▸ **YOUR GOAL**
From the data below, copy exactly the lines that lie between the one holding "histopathology image is" and the one holding "skin was stained", including both, and nothing more.

▸ **SUPPLIED ENTRIES**
────────────────────────────────────────

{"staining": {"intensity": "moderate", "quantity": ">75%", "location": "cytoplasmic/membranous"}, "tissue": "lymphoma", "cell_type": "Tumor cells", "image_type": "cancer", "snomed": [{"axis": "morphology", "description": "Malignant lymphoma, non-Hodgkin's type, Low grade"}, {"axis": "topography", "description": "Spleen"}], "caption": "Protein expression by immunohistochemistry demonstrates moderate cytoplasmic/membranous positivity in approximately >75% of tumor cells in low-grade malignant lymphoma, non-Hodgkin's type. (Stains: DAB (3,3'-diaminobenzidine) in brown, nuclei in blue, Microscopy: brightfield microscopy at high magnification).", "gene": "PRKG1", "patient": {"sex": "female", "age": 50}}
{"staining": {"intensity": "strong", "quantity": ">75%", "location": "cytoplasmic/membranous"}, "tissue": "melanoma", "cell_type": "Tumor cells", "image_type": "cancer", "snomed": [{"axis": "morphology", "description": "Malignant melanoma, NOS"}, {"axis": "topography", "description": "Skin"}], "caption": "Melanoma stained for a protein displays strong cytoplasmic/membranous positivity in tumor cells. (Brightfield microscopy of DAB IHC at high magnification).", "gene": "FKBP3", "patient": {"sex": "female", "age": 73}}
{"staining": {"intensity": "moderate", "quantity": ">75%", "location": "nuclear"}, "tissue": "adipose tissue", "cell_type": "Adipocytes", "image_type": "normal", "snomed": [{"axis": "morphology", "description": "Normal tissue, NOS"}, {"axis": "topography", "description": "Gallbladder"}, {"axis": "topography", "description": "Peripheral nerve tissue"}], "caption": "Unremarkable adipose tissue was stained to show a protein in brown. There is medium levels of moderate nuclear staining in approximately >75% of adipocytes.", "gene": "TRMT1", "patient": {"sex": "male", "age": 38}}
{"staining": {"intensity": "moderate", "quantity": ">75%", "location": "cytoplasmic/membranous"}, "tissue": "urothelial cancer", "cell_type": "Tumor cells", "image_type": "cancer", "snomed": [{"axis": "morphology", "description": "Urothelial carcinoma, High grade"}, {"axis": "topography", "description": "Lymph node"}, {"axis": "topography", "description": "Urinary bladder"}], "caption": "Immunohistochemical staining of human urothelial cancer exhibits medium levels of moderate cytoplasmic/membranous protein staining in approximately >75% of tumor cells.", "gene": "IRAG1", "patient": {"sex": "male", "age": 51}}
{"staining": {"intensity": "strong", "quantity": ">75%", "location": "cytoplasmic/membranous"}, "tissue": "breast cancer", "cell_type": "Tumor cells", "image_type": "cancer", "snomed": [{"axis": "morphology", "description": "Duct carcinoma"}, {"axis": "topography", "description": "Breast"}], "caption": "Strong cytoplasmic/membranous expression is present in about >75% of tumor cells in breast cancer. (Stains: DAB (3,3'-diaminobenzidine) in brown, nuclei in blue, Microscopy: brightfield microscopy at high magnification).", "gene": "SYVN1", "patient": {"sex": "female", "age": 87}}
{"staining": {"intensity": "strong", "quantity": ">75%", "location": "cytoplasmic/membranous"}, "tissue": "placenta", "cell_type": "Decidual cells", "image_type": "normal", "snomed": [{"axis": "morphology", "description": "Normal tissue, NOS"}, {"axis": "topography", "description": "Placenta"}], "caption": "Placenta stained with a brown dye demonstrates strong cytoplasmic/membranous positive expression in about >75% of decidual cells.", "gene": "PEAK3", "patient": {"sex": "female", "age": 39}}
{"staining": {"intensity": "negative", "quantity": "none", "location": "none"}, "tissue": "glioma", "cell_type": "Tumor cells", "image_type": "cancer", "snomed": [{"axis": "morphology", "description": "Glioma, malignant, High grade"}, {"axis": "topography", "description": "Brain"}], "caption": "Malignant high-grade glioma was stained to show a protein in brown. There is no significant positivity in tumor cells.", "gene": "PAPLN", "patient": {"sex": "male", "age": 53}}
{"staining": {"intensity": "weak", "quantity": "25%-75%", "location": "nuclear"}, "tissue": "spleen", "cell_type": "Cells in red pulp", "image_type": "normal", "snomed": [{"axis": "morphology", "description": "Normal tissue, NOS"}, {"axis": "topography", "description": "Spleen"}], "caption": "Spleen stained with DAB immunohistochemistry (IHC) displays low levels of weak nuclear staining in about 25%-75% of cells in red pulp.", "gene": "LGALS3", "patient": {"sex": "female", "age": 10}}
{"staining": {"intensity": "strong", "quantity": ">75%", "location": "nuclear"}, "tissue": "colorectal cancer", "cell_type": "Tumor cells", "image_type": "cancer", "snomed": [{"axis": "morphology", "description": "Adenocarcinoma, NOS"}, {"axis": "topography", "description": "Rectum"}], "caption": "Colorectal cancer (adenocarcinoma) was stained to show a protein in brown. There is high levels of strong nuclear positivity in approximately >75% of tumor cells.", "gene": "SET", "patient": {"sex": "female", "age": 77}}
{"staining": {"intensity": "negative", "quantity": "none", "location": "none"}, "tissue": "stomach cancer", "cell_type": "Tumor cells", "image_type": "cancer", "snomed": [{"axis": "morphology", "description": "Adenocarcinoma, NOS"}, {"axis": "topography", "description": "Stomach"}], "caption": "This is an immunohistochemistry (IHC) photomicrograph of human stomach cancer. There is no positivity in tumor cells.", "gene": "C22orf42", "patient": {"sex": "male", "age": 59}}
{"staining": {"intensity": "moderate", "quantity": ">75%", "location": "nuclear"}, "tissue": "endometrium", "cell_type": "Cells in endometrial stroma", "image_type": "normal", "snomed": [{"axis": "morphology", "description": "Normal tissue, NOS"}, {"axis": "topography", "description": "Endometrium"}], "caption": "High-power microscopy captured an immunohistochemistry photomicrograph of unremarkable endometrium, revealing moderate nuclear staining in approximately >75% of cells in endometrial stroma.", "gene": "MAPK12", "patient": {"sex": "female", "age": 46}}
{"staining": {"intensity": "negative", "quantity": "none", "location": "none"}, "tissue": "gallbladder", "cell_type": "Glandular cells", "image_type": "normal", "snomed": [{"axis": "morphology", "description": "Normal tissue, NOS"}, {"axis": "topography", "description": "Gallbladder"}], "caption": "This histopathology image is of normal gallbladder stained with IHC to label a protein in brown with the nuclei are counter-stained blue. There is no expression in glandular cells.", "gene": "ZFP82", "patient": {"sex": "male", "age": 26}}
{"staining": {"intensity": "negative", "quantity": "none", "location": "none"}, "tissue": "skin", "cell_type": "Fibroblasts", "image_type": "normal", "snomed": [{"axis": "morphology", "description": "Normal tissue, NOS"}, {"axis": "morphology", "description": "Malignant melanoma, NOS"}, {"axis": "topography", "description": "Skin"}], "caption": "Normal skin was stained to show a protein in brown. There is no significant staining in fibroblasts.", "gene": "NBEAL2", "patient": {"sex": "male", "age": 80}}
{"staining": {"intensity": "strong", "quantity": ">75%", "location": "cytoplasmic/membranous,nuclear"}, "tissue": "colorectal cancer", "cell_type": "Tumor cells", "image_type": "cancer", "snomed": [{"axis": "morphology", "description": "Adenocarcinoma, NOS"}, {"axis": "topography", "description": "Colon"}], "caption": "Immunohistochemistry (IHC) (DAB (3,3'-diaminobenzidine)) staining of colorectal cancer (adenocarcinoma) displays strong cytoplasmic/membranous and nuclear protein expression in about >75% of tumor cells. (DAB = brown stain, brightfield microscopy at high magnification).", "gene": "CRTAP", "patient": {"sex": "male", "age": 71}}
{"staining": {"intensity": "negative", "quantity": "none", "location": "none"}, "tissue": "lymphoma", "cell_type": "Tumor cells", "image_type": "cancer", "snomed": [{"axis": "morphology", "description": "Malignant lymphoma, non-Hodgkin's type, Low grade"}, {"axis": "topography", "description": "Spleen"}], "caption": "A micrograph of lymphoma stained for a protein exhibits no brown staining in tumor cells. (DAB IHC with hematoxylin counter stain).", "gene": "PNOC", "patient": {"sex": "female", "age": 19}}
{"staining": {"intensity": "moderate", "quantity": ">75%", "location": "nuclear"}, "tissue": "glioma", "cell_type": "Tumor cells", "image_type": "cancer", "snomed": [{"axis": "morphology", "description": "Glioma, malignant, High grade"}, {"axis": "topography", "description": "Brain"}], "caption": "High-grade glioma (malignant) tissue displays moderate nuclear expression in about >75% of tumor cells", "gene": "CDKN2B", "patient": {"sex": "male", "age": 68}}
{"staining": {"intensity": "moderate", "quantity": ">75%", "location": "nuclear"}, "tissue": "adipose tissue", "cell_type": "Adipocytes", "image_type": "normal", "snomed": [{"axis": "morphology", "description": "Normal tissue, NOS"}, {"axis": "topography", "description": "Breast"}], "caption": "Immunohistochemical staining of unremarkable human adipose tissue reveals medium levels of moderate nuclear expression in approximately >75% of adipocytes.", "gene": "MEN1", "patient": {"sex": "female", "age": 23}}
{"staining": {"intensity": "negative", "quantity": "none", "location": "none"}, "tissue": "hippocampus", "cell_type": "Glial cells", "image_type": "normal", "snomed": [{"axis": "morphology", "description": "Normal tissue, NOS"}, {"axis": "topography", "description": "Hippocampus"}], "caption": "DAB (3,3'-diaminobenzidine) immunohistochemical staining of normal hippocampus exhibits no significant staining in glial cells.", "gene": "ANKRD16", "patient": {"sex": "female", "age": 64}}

────────────────────────────────────────

▸ **OUTPUT OF THE EXERCISE**
{"staining": {"intensity": "negative", "quantity": "none", "location": "none"}, "tissue": "gallbladder", "cell_type": "Glandular cells", "image_type": "normal", "snomed": [{"axis": "morphology", "description": "Normal tissue, NOS"}, {"axis": "topography", "description": "Gallbladder"}], "caption": "This histopathology image is of normal gallbladder stained with IHC to label a protein in brown with the nuclei are counter-stained blue. There is no expression in glandular cells.", "gene": "ZFP82", "patient": {"sex": "male", "age": 26}}
{"staining": {"intensity": "negative", "quantity": "none", "location": "none"}, "tissue": "skin", "cell_type": "Fibroblasts", "image_type": "normal", "snomed": [{"axis": "morphology", "description": "Normal tissue, NOS"}, {"axis": "morphology", "description": "Malignant melanoma, NOS"}, {"axis": "topography", "description": "Skin"}], "caption": "Normal skin was stained to show a protein in brown. There is no significant staining in fibroblasts.", "gene": "NBEAL2", "patient": {"sex": "male", "age": 80}}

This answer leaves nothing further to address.